The Different Types of Yoga

Yoga has become very commonplace in the West, but getting your head around all the different types of yoga can be overwhelming if you’re just starting out.

Yoga as a practice dates back some 5,000 years. The text The Yoga Sūtras of Patañjali is a collection of 169 Indian sutras or aphorisms on the theory and practice of yoga.

The Yoga Sūtras of Patañjali

These sutras were compiled before 400 BCE by Patanjali. He organized and synthesized the knowledge about yoga from older traditions. The Yoga Sūtras of Patañjali was translated into about forty languages during the medieval era before falling into relative obscurity between the 12th and 19th centuries CE. Swami Vivekananda and others (including the Theosophical Society) through various efforts helped the text to make a comeback in the late 19th century CE. (Read the full text of the sutras here.)

Swami Vivekananda adapted the yoga tradition and included the asanas in his teachings. Indeed, outside India, yoga has developed as a technique of stress-relief, relaxation and posture-based physical fitness.

The Benefits of Different Types of Yoga

You can support a balanced and active lifestyle with yoga by incorporating it into your daily or weekly routine.

Yoga builds strength, awareness and harmony in your mind and body. It is actually known for assisting with relaxation and releasing stress. Studies have shown that as little as 10 weeks of yoga can reduce stress and anxiety. You can read more about anxiety here. One study has even shown yoga to help relieve the symptoms of PTSD.

Not only great for relieving anxiety, yoga can also help relieve the symptoms of depression and may even lower levels of cortisol. However, yoga is not only for mental health, but also for physical health. For example, yoga may help to reduce inflammation in the body.

Yoga may also help to improve heart health when combined with a healthy lifestyle, and it may even lower your blood pressure. If you’re suffering from chronic pain, yoga could also be a way of relieving the pain to a certain degree.

Yoga also assists with flexibility and balance besides strengthening the muscles. It can also promote healthy eating, better breathing and could even help you to sleep better, leading to an overall healthier lifestyle.

■ ■ ■ ■

Rewrite the yoga article between "Yoga as a practice" and "the sutras here.)", inclusive, changing "medieval era" to "Middle Ages".

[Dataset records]
■ ■ ■ ■

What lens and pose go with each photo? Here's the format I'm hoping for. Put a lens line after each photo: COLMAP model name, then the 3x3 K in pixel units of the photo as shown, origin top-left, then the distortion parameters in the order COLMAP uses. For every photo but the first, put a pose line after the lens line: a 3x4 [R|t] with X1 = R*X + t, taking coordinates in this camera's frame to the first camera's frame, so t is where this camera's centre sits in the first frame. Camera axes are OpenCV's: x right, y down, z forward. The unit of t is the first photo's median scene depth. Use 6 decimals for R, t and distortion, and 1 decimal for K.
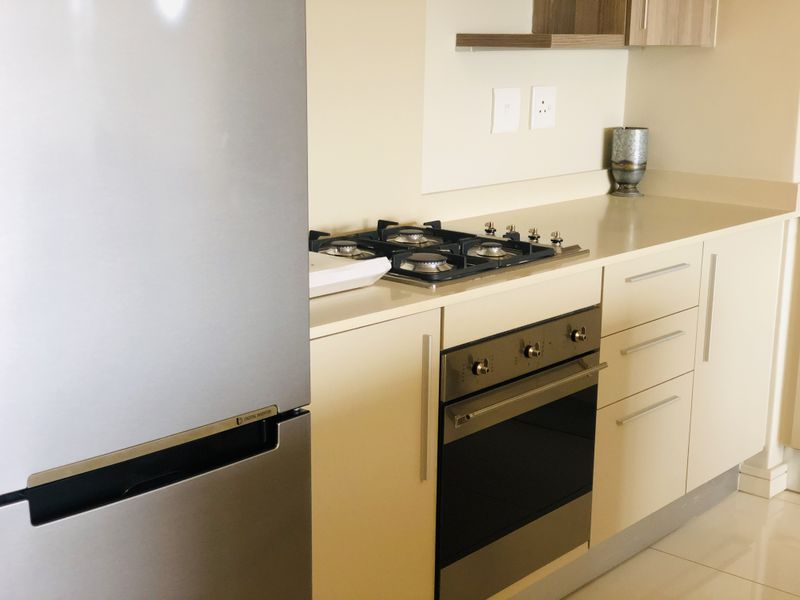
lens RADIAL K [[1173.3, 0, 400.0], [0, 1173.3, 300.0], [0, 0, 1]] dist [0.079262, 0.016812]
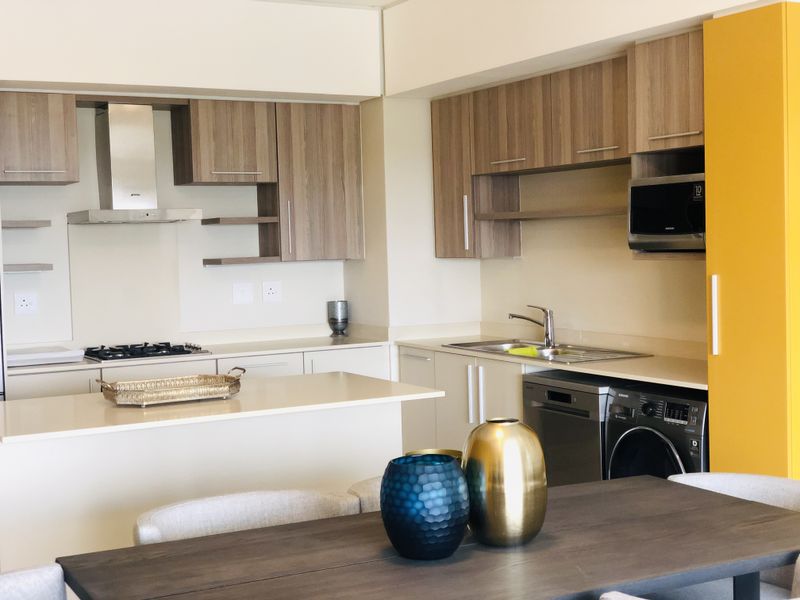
lens RADIAL K [[1173.3, 0, 400.0], [0, 1173.3, 300.0], [0, 0, 1]] dist [0.079262, 0.016812]
pose [[0.937349, -0.028914, -0.347191, 1.021846], [-0.030116, 0.986095, -0.163431, 0.171924], [0.347089, 0.163648, 0.923444, -0.773968]]
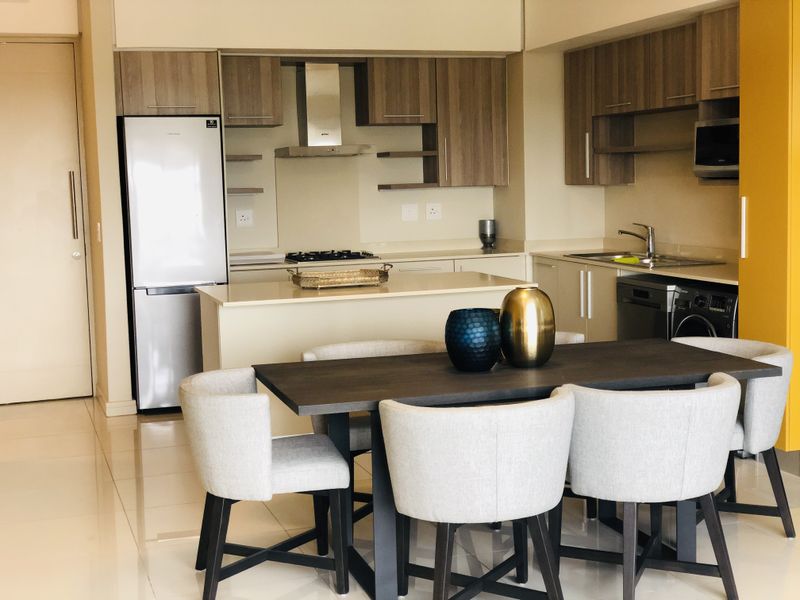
lens RADIAL K [[1173.3, 0, 400.0], [0, 1173.3, 300.0], [0, 0, 1]] dist [0.079262, 0.016812]
pose [[0.857435, 0.011473, -0.514464, 1.341694], [-0.070099, 0.993036, -0.094685, 0.262835], [0.509795, 0.117249, 0.852268, -1.132940]]
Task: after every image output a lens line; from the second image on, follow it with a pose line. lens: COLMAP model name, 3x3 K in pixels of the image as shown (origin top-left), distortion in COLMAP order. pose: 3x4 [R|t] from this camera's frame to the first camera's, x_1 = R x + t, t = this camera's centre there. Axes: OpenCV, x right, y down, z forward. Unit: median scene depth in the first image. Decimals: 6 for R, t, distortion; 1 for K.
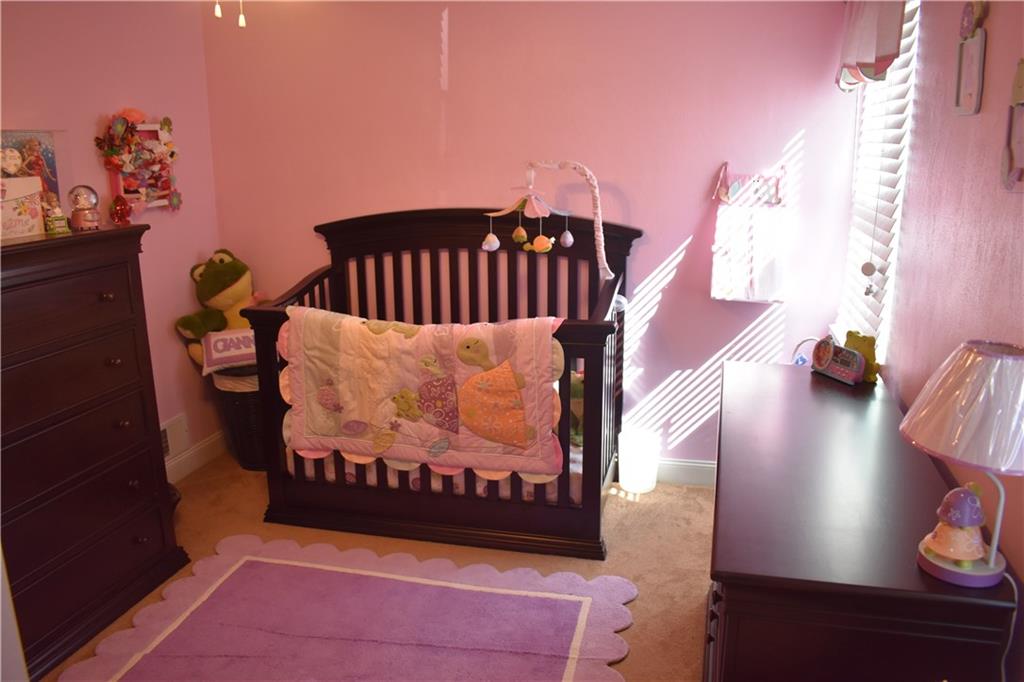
lens RADIAL K [[830.9, 0, 512.0], [0, 830.9, 341.0], [0, 0, 1]] dist [-0.003411, 0.003730]
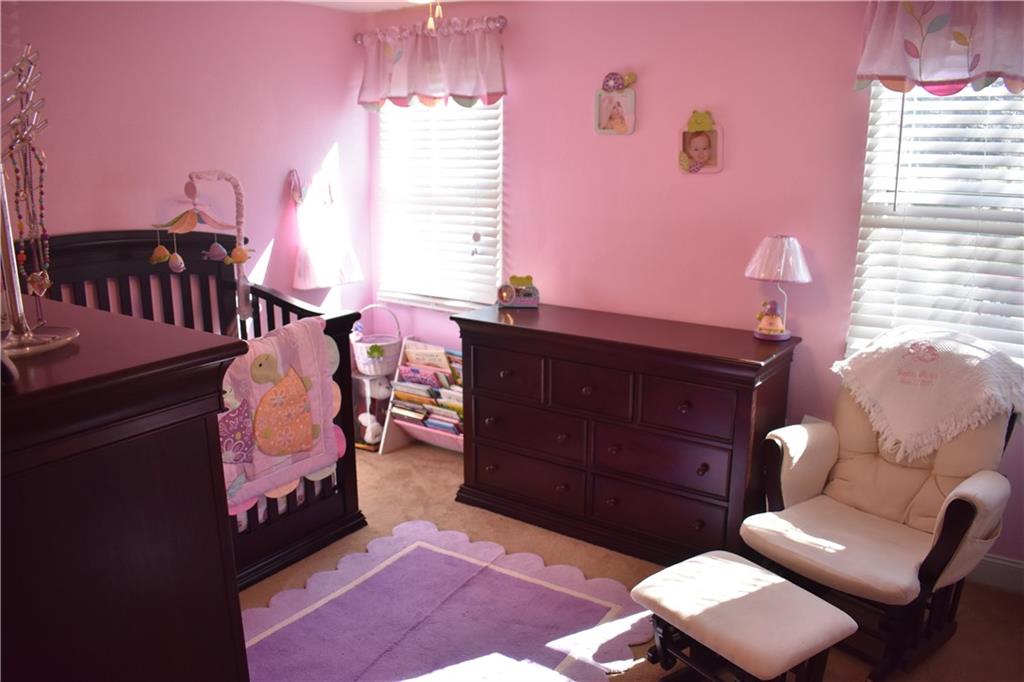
lens RADIAL K [[818.1, 0, 512.0], [0, 818.1, 341.0], [0, 0, 1]] dist [-0.006717, -0.000988]
pose [[0.369659, -0.210951, 0.904904, -0.783972], [0.234351, 0.963569, 0.128894, -0.072043], [-0.899129, 0.164418, 0.405629, 0.350232]]
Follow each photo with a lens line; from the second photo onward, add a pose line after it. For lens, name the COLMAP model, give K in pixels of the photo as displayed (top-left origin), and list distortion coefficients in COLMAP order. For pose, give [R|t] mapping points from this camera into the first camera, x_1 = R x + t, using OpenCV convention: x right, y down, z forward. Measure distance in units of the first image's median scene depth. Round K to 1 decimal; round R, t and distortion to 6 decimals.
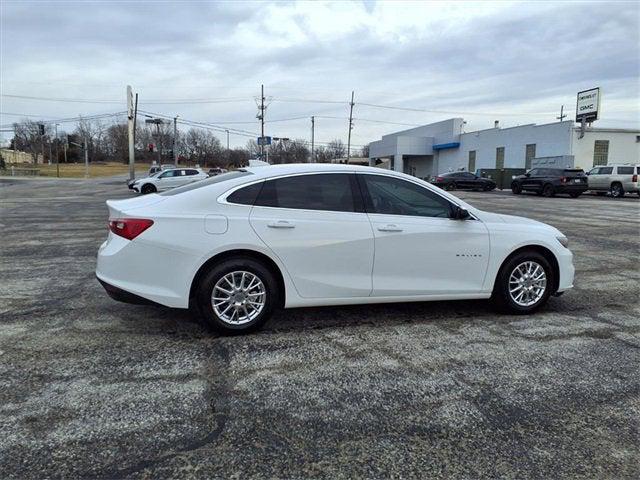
lens RADIAL K [[506.7, 0, 320.0], [0, 506.7, 240.0], [0, 0, 1]] dist [0.067268, -0.093523]
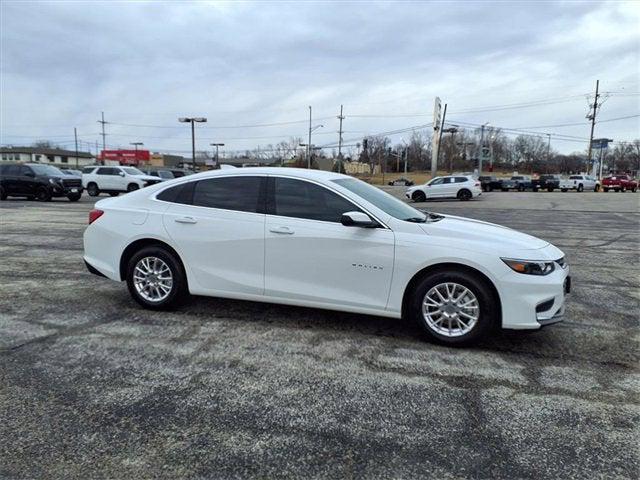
lens RADIAL K [[495.9, 0, 317.5], [0, 495.9, 253.3], [0, 0, 1]] dist [0.089030, -0.112225]
pose [[0.809530, 0.086971, -0.580601, 0.776279], [-0.079424, 0.996098, 0.038470, -0.021570], [0.581681, 0.014971, 0.813279, 0.243086]]
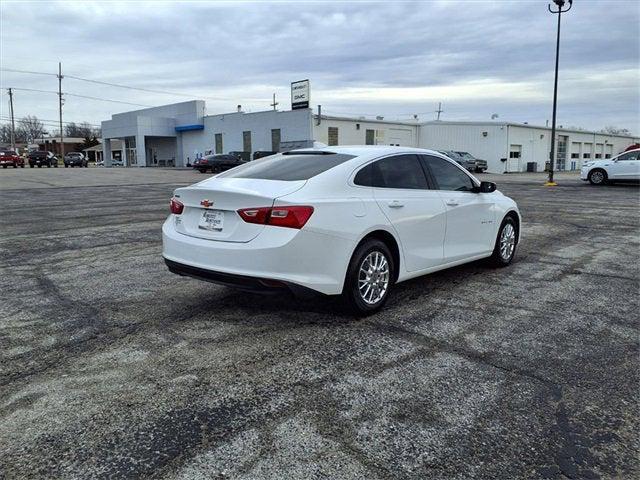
lens RADIAL K [[506.7, 0, 320.0], [0, 506.7, 240.0], [0, 0, 1]] dist [0.067268, -0.093523]
pose [[0.857744, -0.089427, 0.506239, -0.709091], [0.072395, 0.995952, 0.053271, -0.022787], [-0.508954, -0.009044, 0.860746, 0.164430]]
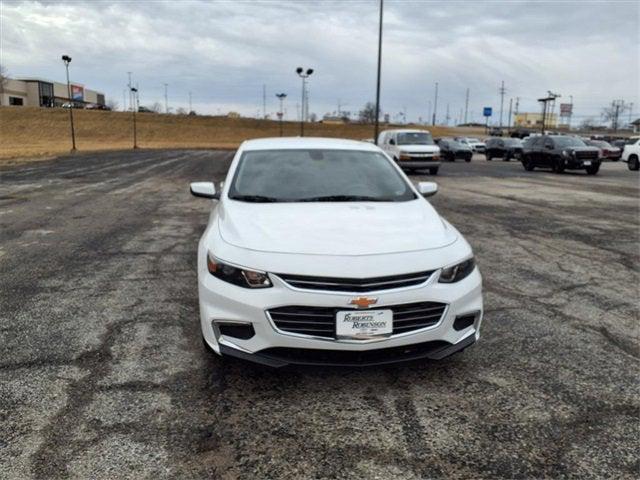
lens RADIAL K [[517.3, 0, 319.3], [0, 517.3, 233.5], [0, 0, 1]] dist [0.046690, -0.083260]
pose [[-0.168554, 0.155851, -0.973293, 1.195306], [-0.131203, 0.975087, 0.178860, -0.175775], [0.976921, 0.157846, -0.143907, 1.392513]]
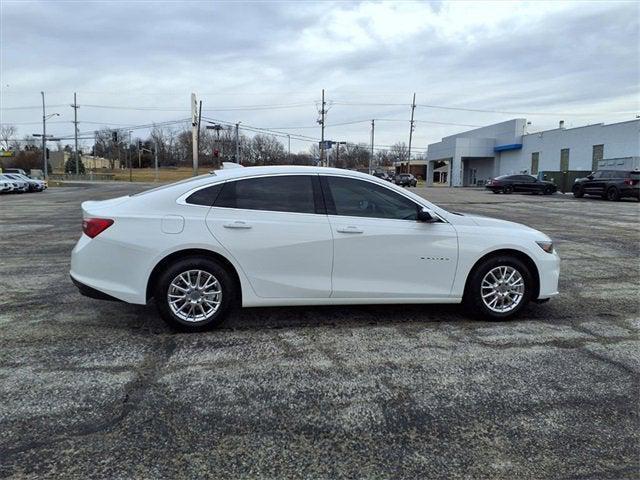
lens RADIAL K [[506.7, 0, 320.0], [0, 506.7, 240.0], [0, 0, 1]] dist [0.067268, -0.093523]
pose [[0.992383, 0.011782, -0.122627, 0.203103], [-0.012627, 0.999902, -0.006109, 0.003294], [0.122543, 0.007611, 0.992434, 0.001201]]
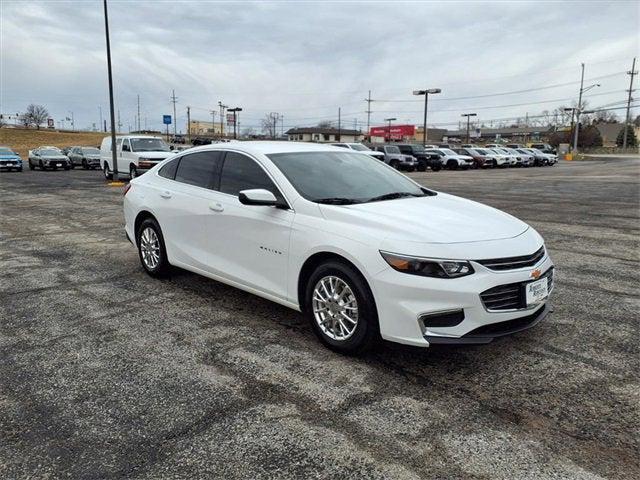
lens RADIAL K [[507.9, 0, 319.3], [0, 507.9, 249.0], [0, 0, 1]] dist [0.059735, -0.082931]
pose [[0.423199, 0.157044, -0.892323, 1.121444], [-0.103848, 0.986781, 0.124416, -0.087263], [0.900066, 0.040013, 0.433913, 0.760001]]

■ ■ ■ ■

Answer to the problem.
Yoga as a practice dates back some 5,000 years. The text The Yoga Sūtras of Patañjali is a collection of 169 Indian sutras or aphorisms on the theory and practice of yoga.

The Yoga Sūtras of Patañjali

These sutras were compiled before 400 BCE by Patanjali. He organized and synthesized the knowledge about yoga from older traditions. The Yoga Sūtras of Patañjali was translated into about forty languages during the Middle Ages before falling into relative obscurity between the 12th and 19th centuries CE. Swami Vivekananda and others (including the Theosophical Society) through various efforts helped the text to make a comeback in the late 19th century CE. (Read the full text of the sutras here.)